WHAT YOU NEED TO DO:
The response must be the exact lines from the one that contains "Table 2. Evaluation matrix." through the end of the material, with no pictures and no additional lines.

AVAILABLE DATA:

::::::::::

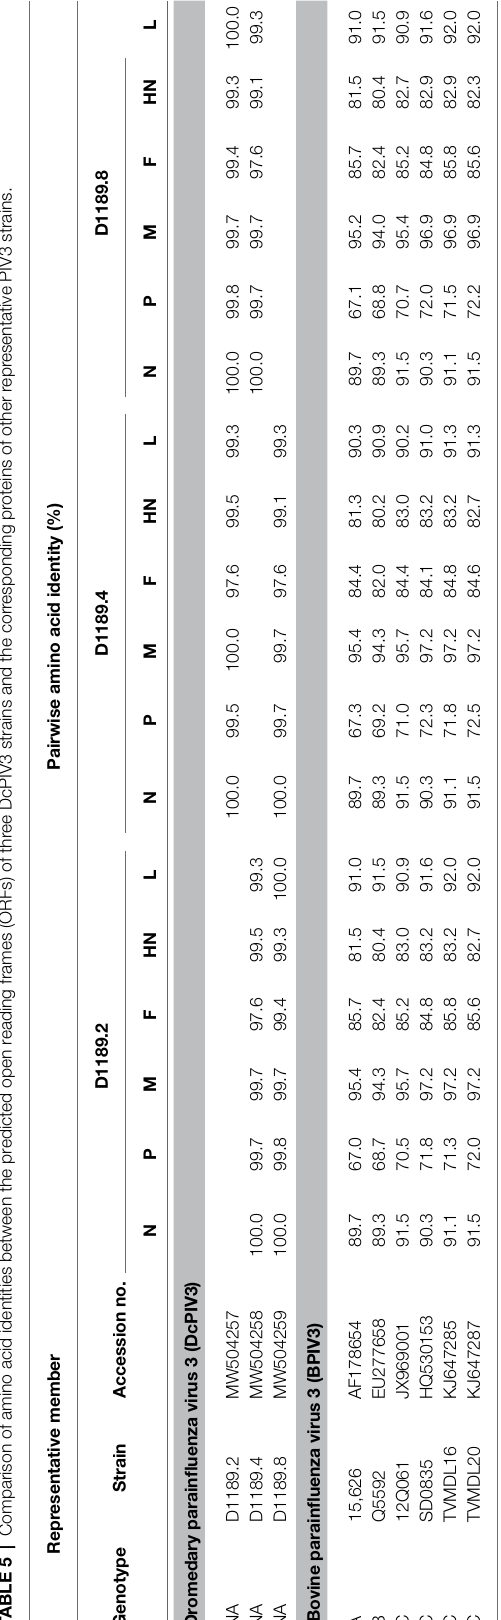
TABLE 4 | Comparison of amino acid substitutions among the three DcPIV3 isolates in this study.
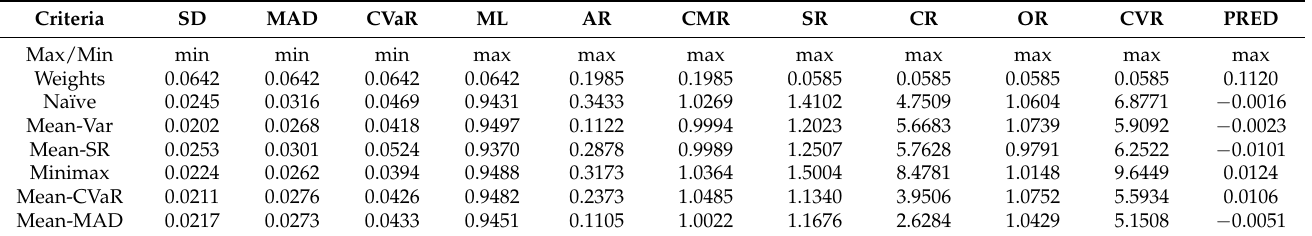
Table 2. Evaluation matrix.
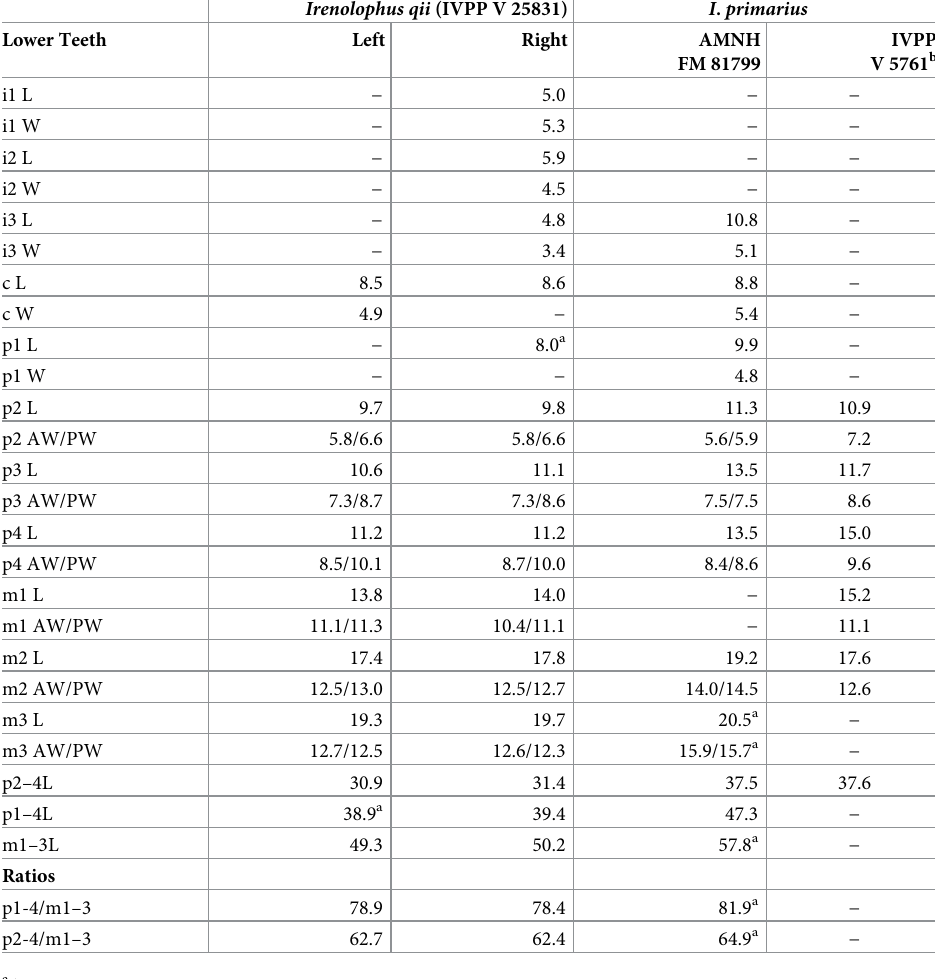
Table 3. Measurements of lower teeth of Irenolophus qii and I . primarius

::::::::::

TASK RESPONSE:
Table 2. Evaluation matrix.
Table 3. Measurements of lower teeth of Irenolophus qii and I . primarius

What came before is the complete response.